Stored data entries:
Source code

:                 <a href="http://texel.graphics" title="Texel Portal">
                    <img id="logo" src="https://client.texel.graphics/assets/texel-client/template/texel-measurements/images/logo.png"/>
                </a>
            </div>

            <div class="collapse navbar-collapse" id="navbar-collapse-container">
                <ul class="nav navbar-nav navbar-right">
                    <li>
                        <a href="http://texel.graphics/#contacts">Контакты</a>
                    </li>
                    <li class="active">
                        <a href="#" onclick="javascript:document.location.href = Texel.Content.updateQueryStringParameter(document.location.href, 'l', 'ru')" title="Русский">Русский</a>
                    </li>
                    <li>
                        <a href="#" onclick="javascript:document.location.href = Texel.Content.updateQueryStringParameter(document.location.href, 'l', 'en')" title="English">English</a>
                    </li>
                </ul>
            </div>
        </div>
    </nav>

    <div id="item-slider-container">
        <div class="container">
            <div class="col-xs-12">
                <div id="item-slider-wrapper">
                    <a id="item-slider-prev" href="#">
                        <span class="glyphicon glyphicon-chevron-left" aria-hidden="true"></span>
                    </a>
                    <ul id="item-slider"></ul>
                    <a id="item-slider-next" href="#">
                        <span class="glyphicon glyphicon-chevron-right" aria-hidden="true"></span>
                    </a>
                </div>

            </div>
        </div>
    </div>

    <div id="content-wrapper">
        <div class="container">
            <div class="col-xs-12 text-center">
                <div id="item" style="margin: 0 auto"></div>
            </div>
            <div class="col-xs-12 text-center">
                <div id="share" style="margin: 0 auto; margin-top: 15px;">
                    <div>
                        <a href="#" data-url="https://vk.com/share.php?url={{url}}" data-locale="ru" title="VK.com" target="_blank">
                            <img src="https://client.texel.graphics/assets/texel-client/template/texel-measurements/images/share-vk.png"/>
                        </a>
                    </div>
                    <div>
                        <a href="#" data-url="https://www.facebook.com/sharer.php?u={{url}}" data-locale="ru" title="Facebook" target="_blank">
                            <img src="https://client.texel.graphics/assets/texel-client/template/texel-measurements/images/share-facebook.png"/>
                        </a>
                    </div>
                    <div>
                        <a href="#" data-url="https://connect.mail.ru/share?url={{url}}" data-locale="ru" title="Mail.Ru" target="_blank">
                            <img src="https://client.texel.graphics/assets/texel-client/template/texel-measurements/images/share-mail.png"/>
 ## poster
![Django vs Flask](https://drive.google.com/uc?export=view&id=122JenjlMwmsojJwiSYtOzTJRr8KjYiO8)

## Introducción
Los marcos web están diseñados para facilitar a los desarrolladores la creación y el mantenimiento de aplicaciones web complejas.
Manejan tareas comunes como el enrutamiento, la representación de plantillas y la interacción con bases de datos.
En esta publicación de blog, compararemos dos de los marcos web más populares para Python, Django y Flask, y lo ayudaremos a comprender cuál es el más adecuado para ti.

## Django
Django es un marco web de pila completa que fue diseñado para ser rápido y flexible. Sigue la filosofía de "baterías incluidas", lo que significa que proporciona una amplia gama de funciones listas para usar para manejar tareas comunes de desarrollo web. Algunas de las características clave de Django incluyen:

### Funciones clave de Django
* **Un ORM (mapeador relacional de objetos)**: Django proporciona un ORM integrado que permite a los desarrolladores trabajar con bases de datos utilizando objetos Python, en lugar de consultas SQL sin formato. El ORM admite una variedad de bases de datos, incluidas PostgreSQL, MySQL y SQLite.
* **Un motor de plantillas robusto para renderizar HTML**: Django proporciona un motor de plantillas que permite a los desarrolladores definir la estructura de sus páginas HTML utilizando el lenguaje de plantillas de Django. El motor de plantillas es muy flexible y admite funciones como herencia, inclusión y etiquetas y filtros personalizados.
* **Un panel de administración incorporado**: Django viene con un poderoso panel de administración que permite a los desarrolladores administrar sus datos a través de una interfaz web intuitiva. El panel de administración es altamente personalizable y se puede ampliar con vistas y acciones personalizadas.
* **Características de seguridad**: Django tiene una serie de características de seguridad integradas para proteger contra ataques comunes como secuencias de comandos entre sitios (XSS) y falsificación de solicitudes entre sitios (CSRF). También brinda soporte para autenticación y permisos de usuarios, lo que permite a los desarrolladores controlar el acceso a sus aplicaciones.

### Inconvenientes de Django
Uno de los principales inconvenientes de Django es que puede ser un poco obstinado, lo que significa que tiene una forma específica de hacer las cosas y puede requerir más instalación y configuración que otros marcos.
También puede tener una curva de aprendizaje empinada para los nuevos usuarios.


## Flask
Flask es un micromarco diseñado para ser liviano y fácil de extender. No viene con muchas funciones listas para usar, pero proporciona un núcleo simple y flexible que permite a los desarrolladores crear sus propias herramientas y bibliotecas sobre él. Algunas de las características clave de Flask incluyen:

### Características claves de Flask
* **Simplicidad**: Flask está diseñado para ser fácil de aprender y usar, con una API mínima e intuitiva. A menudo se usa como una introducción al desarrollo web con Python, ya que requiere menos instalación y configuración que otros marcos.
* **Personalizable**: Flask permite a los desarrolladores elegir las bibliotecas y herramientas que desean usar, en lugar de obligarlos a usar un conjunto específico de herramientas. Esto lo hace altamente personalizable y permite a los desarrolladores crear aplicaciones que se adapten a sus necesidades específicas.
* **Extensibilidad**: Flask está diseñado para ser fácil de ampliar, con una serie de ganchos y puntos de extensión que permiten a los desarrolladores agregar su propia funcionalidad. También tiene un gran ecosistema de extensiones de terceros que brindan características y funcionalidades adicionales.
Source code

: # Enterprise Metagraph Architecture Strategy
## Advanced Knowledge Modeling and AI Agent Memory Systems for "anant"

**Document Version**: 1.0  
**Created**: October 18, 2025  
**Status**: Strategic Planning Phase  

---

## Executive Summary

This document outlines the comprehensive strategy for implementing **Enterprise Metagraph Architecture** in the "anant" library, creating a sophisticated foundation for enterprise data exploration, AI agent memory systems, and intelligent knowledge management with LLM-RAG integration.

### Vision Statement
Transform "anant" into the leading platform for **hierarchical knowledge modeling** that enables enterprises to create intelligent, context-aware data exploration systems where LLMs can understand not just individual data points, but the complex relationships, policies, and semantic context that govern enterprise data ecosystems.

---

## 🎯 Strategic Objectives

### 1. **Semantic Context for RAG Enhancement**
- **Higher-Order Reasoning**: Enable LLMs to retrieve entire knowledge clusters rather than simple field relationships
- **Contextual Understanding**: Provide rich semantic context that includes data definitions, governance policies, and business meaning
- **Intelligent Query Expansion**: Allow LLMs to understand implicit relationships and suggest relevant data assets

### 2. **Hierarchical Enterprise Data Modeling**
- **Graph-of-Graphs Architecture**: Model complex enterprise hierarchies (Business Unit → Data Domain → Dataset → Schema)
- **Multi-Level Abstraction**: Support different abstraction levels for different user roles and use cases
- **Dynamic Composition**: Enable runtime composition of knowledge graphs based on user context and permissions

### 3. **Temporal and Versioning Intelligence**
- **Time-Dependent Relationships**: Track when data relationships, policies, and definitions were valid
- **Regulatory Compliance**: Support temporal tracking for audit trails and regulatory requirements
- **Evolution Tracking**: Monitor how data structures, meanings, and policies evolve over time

▶ Work order:
Write each entry out again. Do not change a word.

▶ Output:
Source code

:                 <a href="http://texel.graphics" title="Texel Portal">
                    <img id="logo" src="https://client.texel.graphics/assets/texel-client/template/texel-measurements/images/logo.png"/>
                </a>
            </div>

            <div class="collapse navbar-collapse" id="navbar-collapse-container">
                <ul class="nav navbar-nav navbar-right">
                    <li>
                        <a href="http://texel.graphics/#contacts">Контакты</a>
                    </li>
                    <li class="active">
                        <a href="#" onclick="javascript:document.location.href = Texel.Content.updateQueryStringParameter(document.location.href, 'l', 'ru')" title="Русский">Русский</a>
                    </li>
                    <li>
                        <a href="#" onclick="javascript:document.location.href = Texel.Content.updateQueryStringParameter(document.location.href, 'l', 'en')" title="English">English</a>
                    </li>
                </ul>
            </div>
        </div>
    </nav>

    <div id="item-slider-container">
        <div class="container">
            <div class="col-xs-12">
                <div id="item-slider-wrapper">
                    <a id="item-slider-prev" href="#">
                        <span class="glyphicon glyphicon-chevron-left" aria-hidden="true"></span>
                    </a>
                    <ul id="item-slider"></ul>
                    <a id="item-slider-next" href="#">
                        <span class="glyphicon glyphicon-chevron-right" aria-hidden="true"></span>
                    </a>
                </div>

            </div>
        </div>
    </div>

    <div id="content-wrapper">
        <div class="container">
            <div class="col-xs-12 text-center">
                <div id="item" style="margin: 0 auto"></div>
            </div>
            <div class="col-xs-12 text-center">
                <div id="share" style="margin: 0 auto; margin-top: 15px;">
                    <div>
                        <a href="#" data-url="https://vk.com/share.php?url={{url}}" data-locale="ru" title="VK.com" target="_blank">
                            <img src="https://client.texel.graphics/assets/texel-client/template/texel-measurements/images/share-vk.png"/>
                        </a>
                    </div>
                    <div>
                        <a href="#" data-url="https://www.facebook.com/sharer.php?u={{url}}" data-locale="ru" title="Facebook" target="_blank">
                            <img src="https://client.texel.graphics/assets/texel-client/template/texel-measurements/images/share-facebook.png"/>
                        </a>
                    </div>
                    <div>
                        <a href="#" data-url="https://connect.mail.ru/share?url={{url}}" data-locale="ru" title="Mail.Ru" target="_blank">
                            <img src="https://client.texel.graphics/assets/texel-client/template/texel-measurements/images/share-mail.png"/>
 ## poster
![Django vs Flask](https://drive.google.com/uc?export=view&id=122JenjlMwmsojJwiSYtOzTJRr8KjYiO8)

## Introducción
Los marcos web están diseñados para facilitar a los desarrolladores la creación y el mantenimiento de aplicaciones web complejas.
Manejan tareas comunes como el enrutamiento, la representación de plantillas y la interacción con bases de datos.
En esta publicación de blog, compararemos dos de los marcos web más populares para Python, Django y Flask, y lo ayudaremos a comprender cuál es el más adecuado para ti.

## Django
Django es un marco web de pila completa que fue diseñado para ser rápido y flexible. Sigue la filosofía de "baterías incluidas", lo que significa que proporciona una amplia gama de funciones listas para usar para manejar tareas comunes de desarrollo web. Algunas de las características clave de Django incluyen:

### Funciones clave de Django
* **Un ORM (mapeador relacional de objetos)**: Django proporciona un ORM integrado que permite a los desarrolladores trabajar con bases de datos utilizando objetos Python, en lugar de consultas SQL sin formato. El ORM admite una variedad de bases de datos, incluidas PostgreSQL, MySQL y SQLite.
* **Un motor de plantillas robusto para renderizar HTML**: Django proporciona un motor de plantillas que permite a los desarrolladores definir la estructura de sus páginas HTML utilizando el lenguaje de plantillas de Django. El motor de plantillas es muy flexible y admite funciones como herencia, inclusión y etiquetas y filtros personalizados.
* **Un panel de administración incorporado**: Django viene con un poderoso panel de administración que permite a los desarrolladores administrar sus datos a través de una interfaz web intuitiva. El panel de administración es altamente personalizable y se puede ampliar con vistas y acciones personalizadas.
* **Características de seguridad**: Django tiene una serie de características de seguridad integradas para proteger contra ataques comunes como secuencias de comandos entre sitios (XSS) y falsificación de solicitudes entre sitios (CSRF). También brinda soporte para autenticación y permisos de usuarios, lo que permite a los desarrolladores controlar el acceso a sus aplicaciones.

### Inconvenientes de Django
Uno de los principales inconvenientes de Django es que puede ser un poco obstinado, lo que significa que tiene una forma específica de hacer las cosas y puede requerir más instalación y configuración que otros marcos.
También puede tener una curva de aprendizaje empinada para los nuevos usuarios.


## Flask
Flask es un micromarco diseñado para ser liviano y fácil de extender. No viene con muchas funciones listas para usar, pero proporciona un núcleo simple y flexible que permite a los desarrolladores crear sus propias herramientas y bibliotecas sobre él. Algunas de las características clave de Flask incluyen:

### Características claves de Flask
* **Simplicidad**: Flask está diseñado para ser fácil de aprender y usar, con una API mínima e intuitiva. A menudo se usa como una introducción al desarrollo web con Python, ya que requiere menos instalación y configuración que otros marcos.
* **Personalizable**: Flask permite a los desarrolladores elegir las bibliotecas y herramientas que desean usar, en lugar de obligarlos a usar un conjunto específico de herramientas. Esto lo hace altamente personalizable y permite a los desarrolladores crear aplicaciones que se adapten a sus necesidades específicas.
* **Extensibilidad**: Flask está diseñado para ser fácil de ampliar, con una serie de ganchos y puntos de extensión que permiten a los desarrolladores agregar su propia funcionalidad. También tiene un gran ecosistema de extensiones de terceros que brindan características y funcionalidades adicionales.
Source code

: # Enterprise Metagraph Architecture Strategy
## Advanced Knowledge Modeling and AI Agent Memory Systems for "anant"

**Document Version**: 1.0  
**Created**: October 18, 2025  
**Status**: Strategic Planning Phase  

---

## Executive Summary

This document outlines the comprehensive strategy for implementing **Enterprise Metagraph Architecture** in the "anant" library, creating a sophisticated foundation for enterprise data exploration, AI agent memory systems, and intelligent knowledge management with LLM-RAG integration.

### Vision Statement
Transform "anant" into the leading platform for **hierarchical knowledge modeling** that enables enterprises to create intelligent, context-aware data exploration systems where LLMs can understand not just individual data points, but the complex relationships, policies, and semantic context that govern enterprise data ecosystems.

---

## 🎯 Strategic Objectives

### 1. **Semantic Context for RAG Enhancement**
- **Higher-Order Reasoning**: Enable LLMs to retrieve entire knowledge clusters rather than simple field relationships
- **Contextual Understanding**: Provide rich semantic context that includes data definitions, governance policies, and business meaning
- **Intelligent Query Expansion**: Allow LLMs to understand implicit relationships and suggest relevant data assets

### 2. **Hierarchical Enterprise Data Modeling**
- **Graph-of-Graphs Architecture**: Model complex enterprise hierarchies (Business Unit → Data Domain → Dataset → Schema)
- **Multi-Level Abstraction**: Support different abstraction levels for different user roles and use cases
- **Dynamic Composition**: Enable runtime composition of knowledge graphs based on user context and permissions

### 3. **Temporal and Versioning Intelligence**
- **Time-Dependent Relationships**: Track when data relationships, policies, and definitions were valid
- **Regulatory Compliance**: Support temporal tracking for audit trails and regulatory requirements
- **Evolution Tracking**: Monitor how data structures, meanings, and policies evolve over time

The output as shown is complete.